Negotiating Identities beyond Disaster and Resilience among Migrants from the Sundarbans, India
Research conducted by Sourina Bej
The decision, route and choice to migrate are integral to a labour migrant’s livelihood security. As one migrates, their multiple group identities along with their employment aspirations play a key role in determining social mobility. It is particularly significant in India, where belonging to a certain group identity (such as ethnolinguistic and religious identities, and affiliations related to local backgrounds: kinship, caste, rituals) not only affects social upward mobility but also determines attitudes favouring social exclusion. The decision to migrate, thus, becomes complex when labour migrants from already marginalised groups navigate their group identities for survival and integration in urban cities of India.

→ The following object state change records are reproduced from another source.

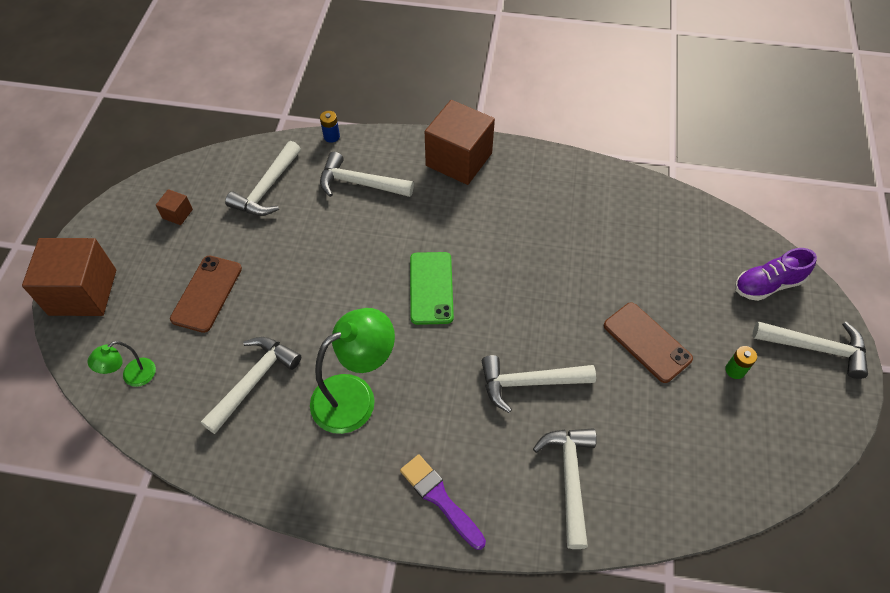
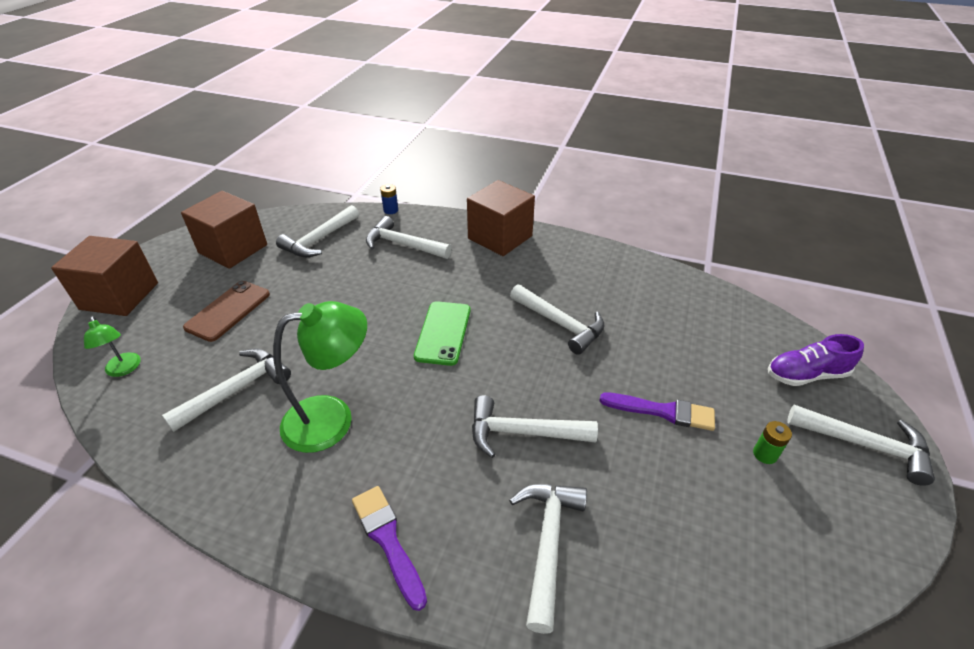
camera: 10 degrees right, 15 degrees down
green lamp [88,341,156,387] -> green lamp turned 90 degrees counterclockwise [84,317,141,377]
brown cube [156,189,193,225] -> brown cube [181,191,267,269], size x2.36
brown phone [604,302,693,383] -> purple brush [599,393,715,431]
none -> white hammer [510,284,605,355]

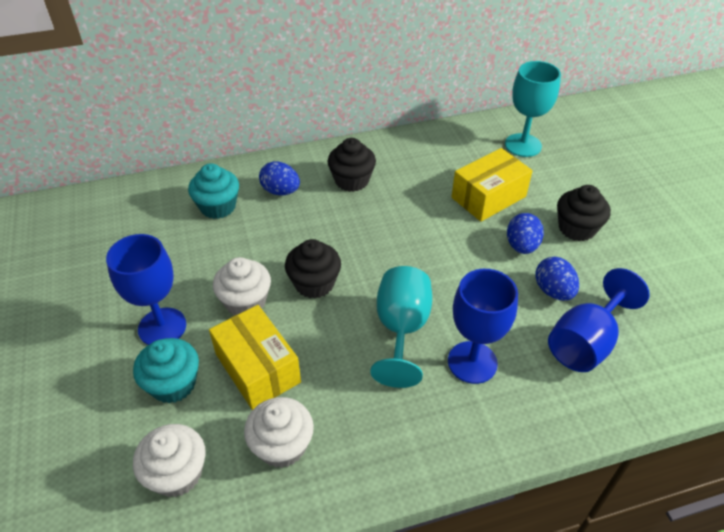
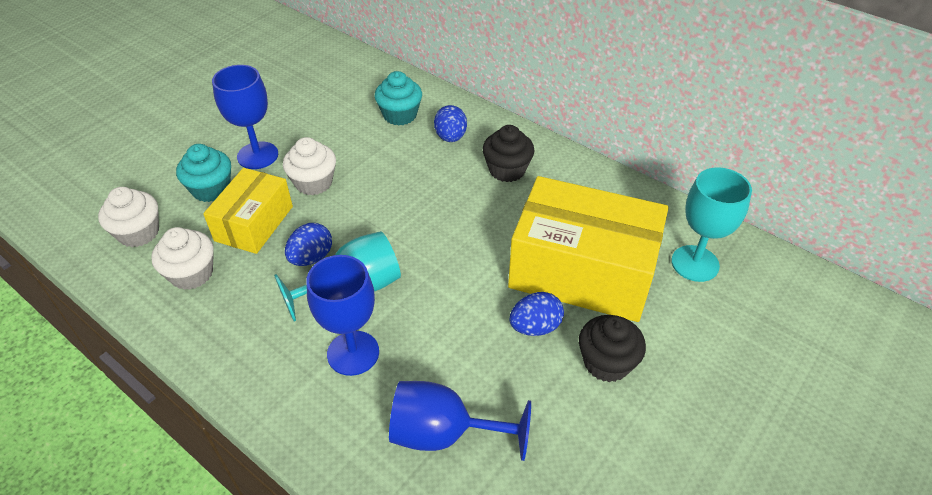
camera: 55 degrees right, 0 degrees up
black cupcake [285,239,341,299] -> none
yellow box [451,148,533,222] -> yellow box [508,176,669,322], size x1.74
blue egg [535,257,579,301] -> blue egg moved to [285,223,332,266]

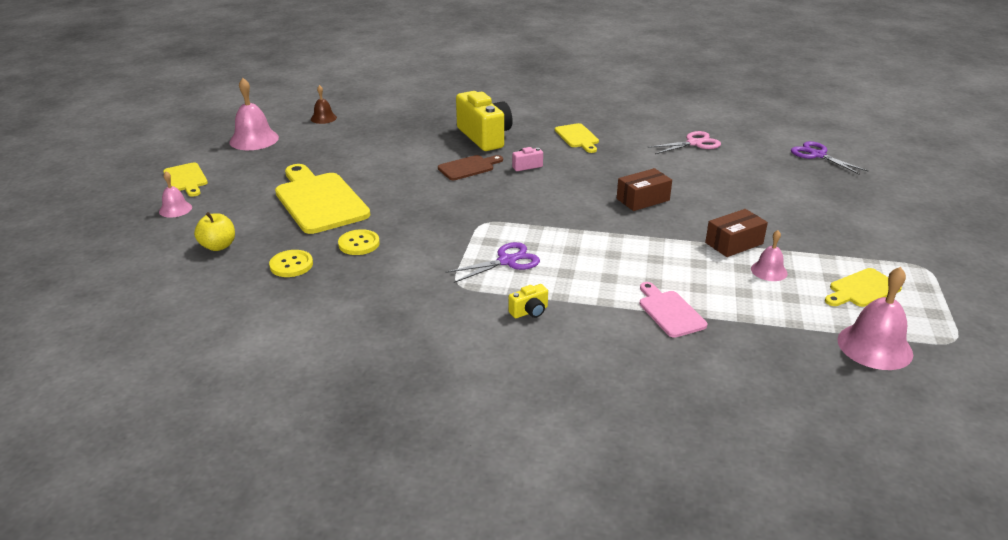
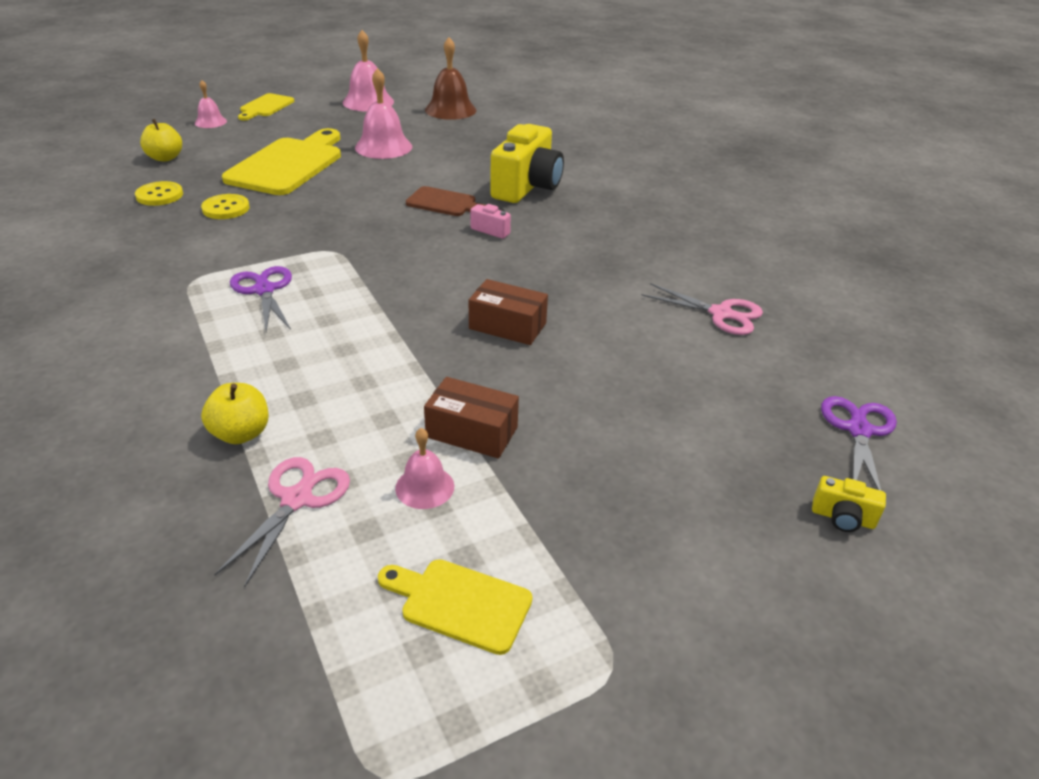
camera: 50 degrees right, 5 degrees up
brown bell [311,85,337,124] -> brown bell [425,37,476,120], size x1.76
purple scissors [446,242,540,283] -> purple scissors turned 135 degrees counterclockwise [230,266,292,332]
yellow camera [509,284,548,318] -> yellow camera moved to [812,476,886,532]
yellow cutting board [555,123,599,153] -> none
pink cutting board [639,282,707,338] -> yellow apple [201,383,268,444]
pink bell [837,267,913,370] -> pink bell moved to [355,68,412,159]
none -> pink scissors [214,457,350,587]

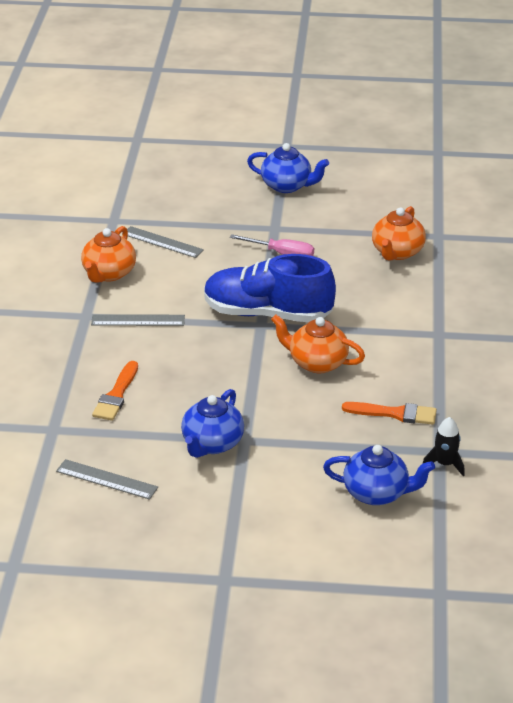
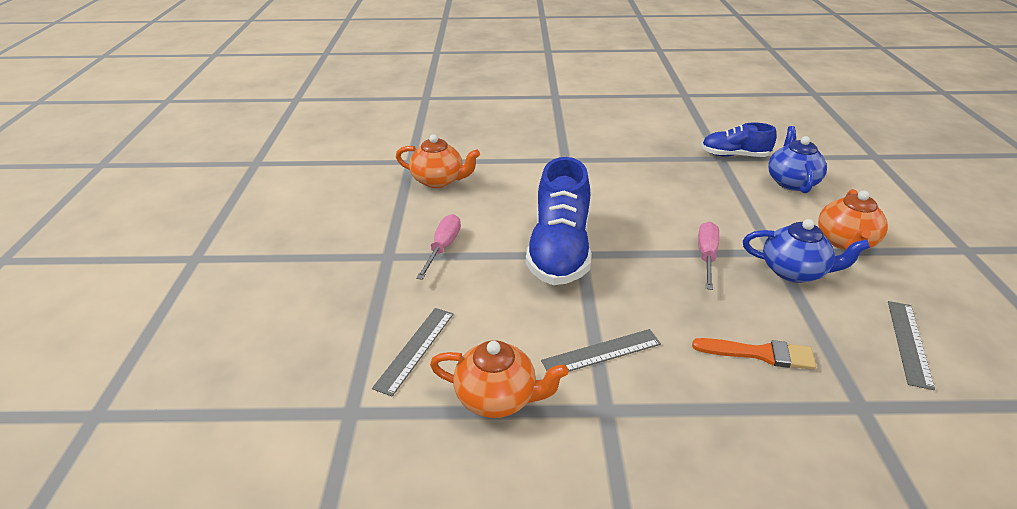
camera: 95 degrees left, 0 degrees up
grey ruler [91,314,185,326] -> grey ruler turned 75 degrees clockwise [541,329,661,372]
blue teapot [247,143,329,193] -> none
orange teapot [271,315,365,373] -> orange teapot moved to [818,189,888,250]
orange brush [342,402,437,425] -> none
black rocket [423,417,465,476] -> blue shoe [701,122,777,157]
none -> pink screwdriver [698,222,719,290]

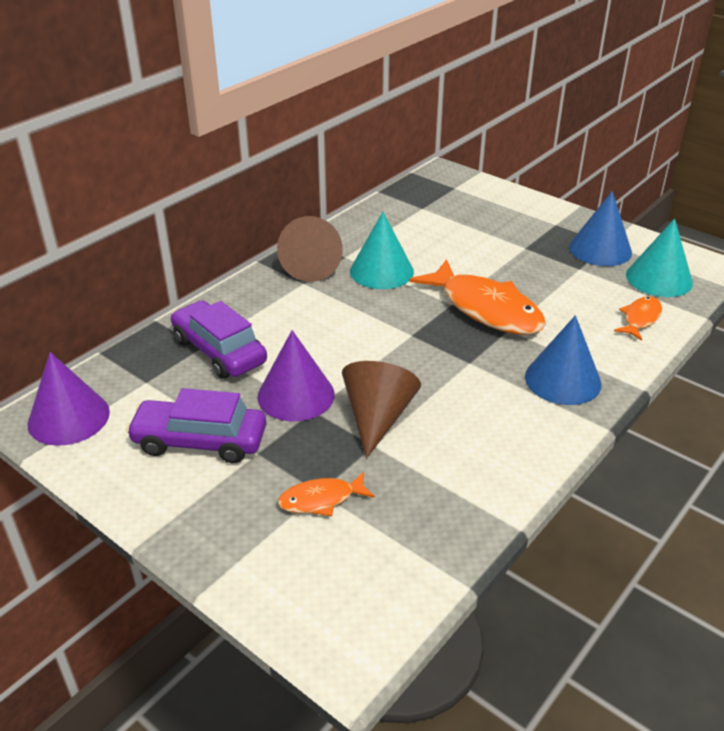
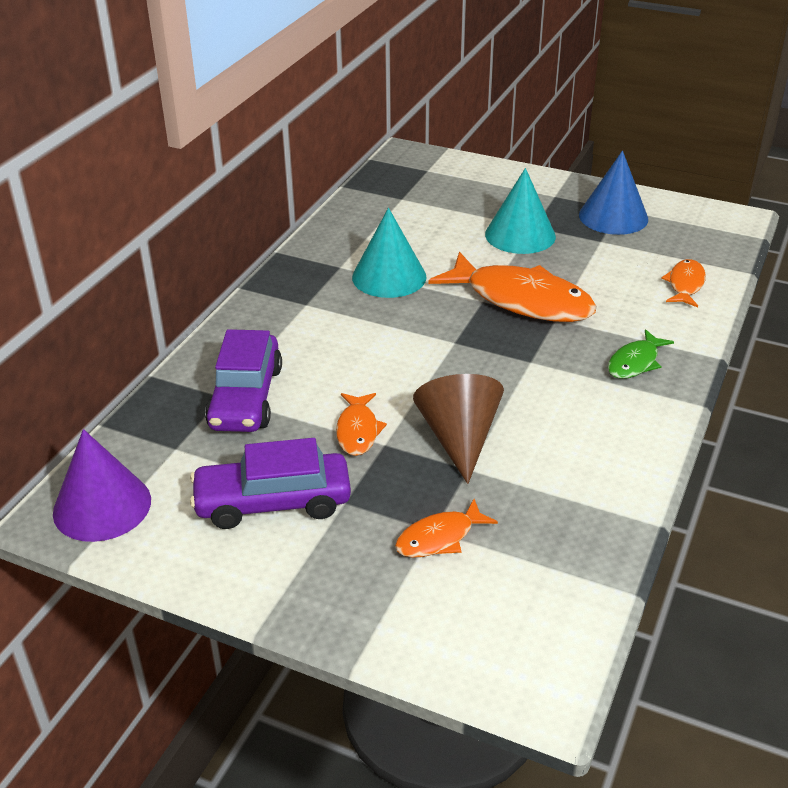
camera: 15 degrees left, 0 degrees up
purple car [171,300,267,379] -> purple car turned 120 degrees counterclockwise [205,329,282,432]
purple cone [257,330,335,421] -> orange fish [336,393,387,456]
brown cone [277,216,343,282] -> none
blue cone [525,315,602,405] -> green fish [608,329,674,379]
turquoise cone [626,219,693,297] -> turquoise cone moved to [485,168,556,254]

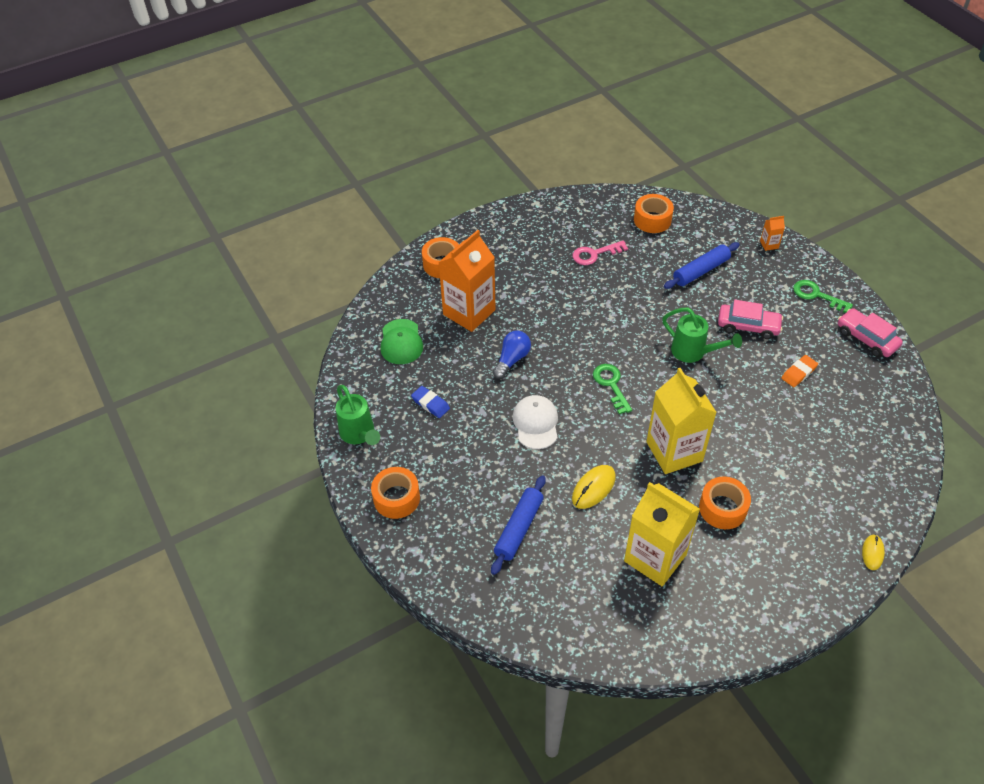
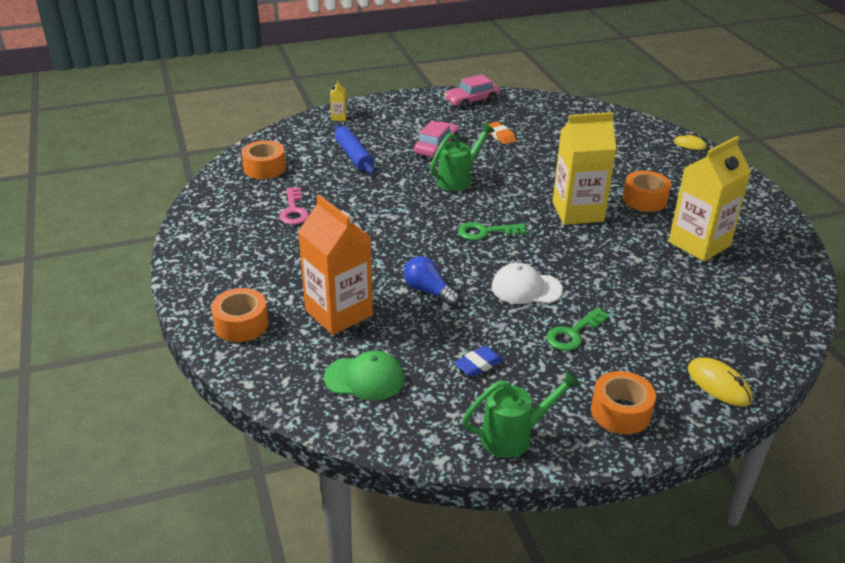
camera: 80 degrees left, 15 degrees down
blue rolling pin [491,475,546,575] -> none
yellow mouse [572,465,616,509] -> yellow mouse moved to [688,357,752,406]
orange carton [760,216,785,251] -> yellow carton [330,80,347,121]
green key [793,280,853,313] -> green key moved to [546,307,610,351]

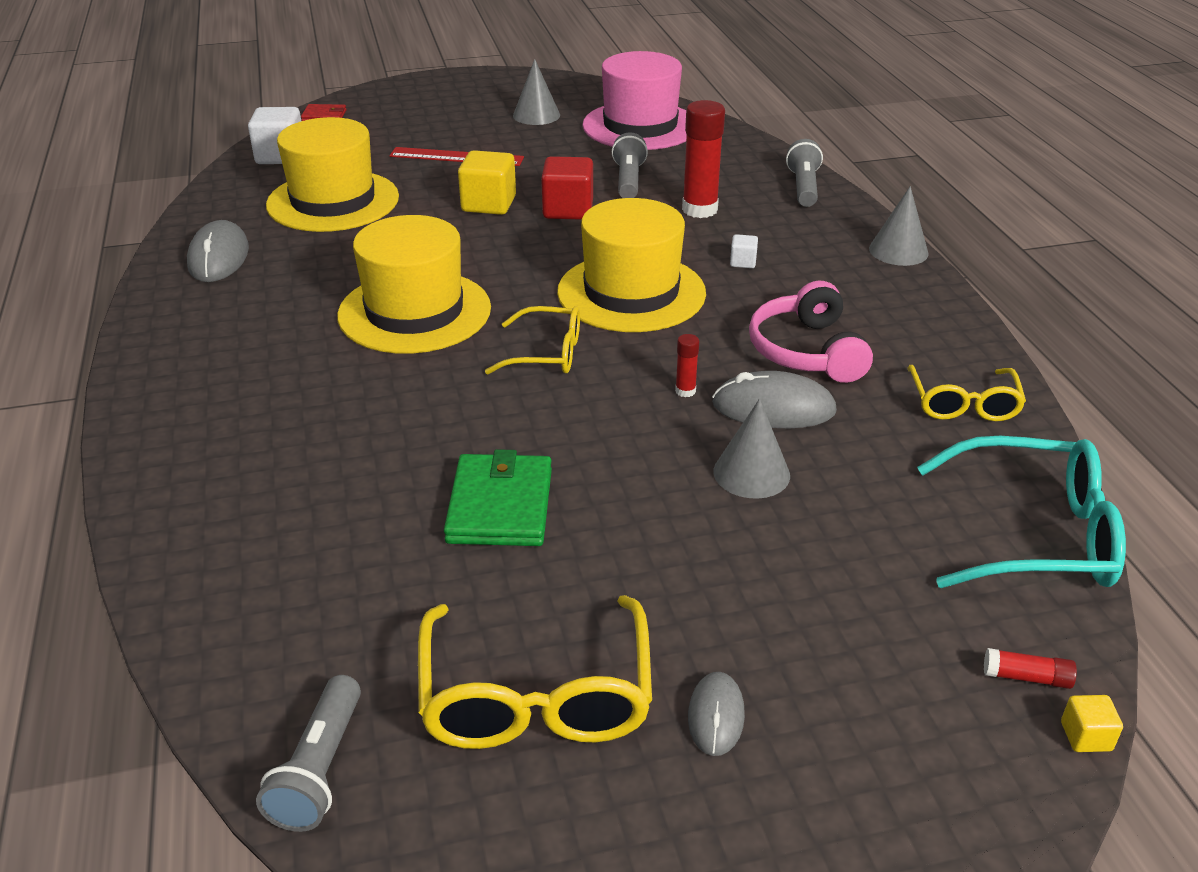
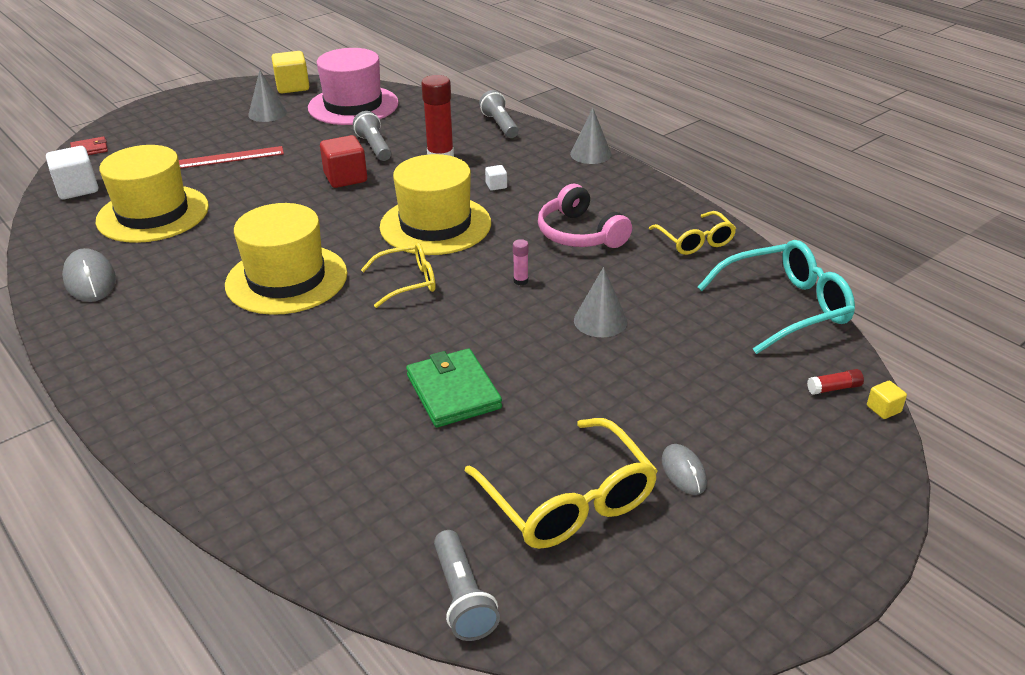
camera: 25 degrees left, 0 degrees up
yellow cube [458,150,516,215] -> yellow cube moved to [271,51,309,93]
red glue stick [675,334,699,397] -> pink glue stick [513,239,529,286]
grey mouse [712,371,837,428] -> none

This thesis will focus on the patterns of rural to urban labour migration from the disaster prone and critically (ecologically) endangered Sunderbans delta in India. By looking through the lens of vulnerability and resilience at the process of migration by marginalised people, the doctoral study will address the following questions: what situations compel one to migrate? Are they related to environmental factors? And are choices to permanently migrate prone to emerge among highly marginalised people? The aim is to identify cases/lives of labour migrants whose migration from Sunderbans delta to cities could help understand apparent patterns of group identity negotiations—at home and in host societies. In doing so, the study will additionally question whether networks used to migrate and even the choice of work could be grounds for further group identity formations, eventually reshaping social mobility.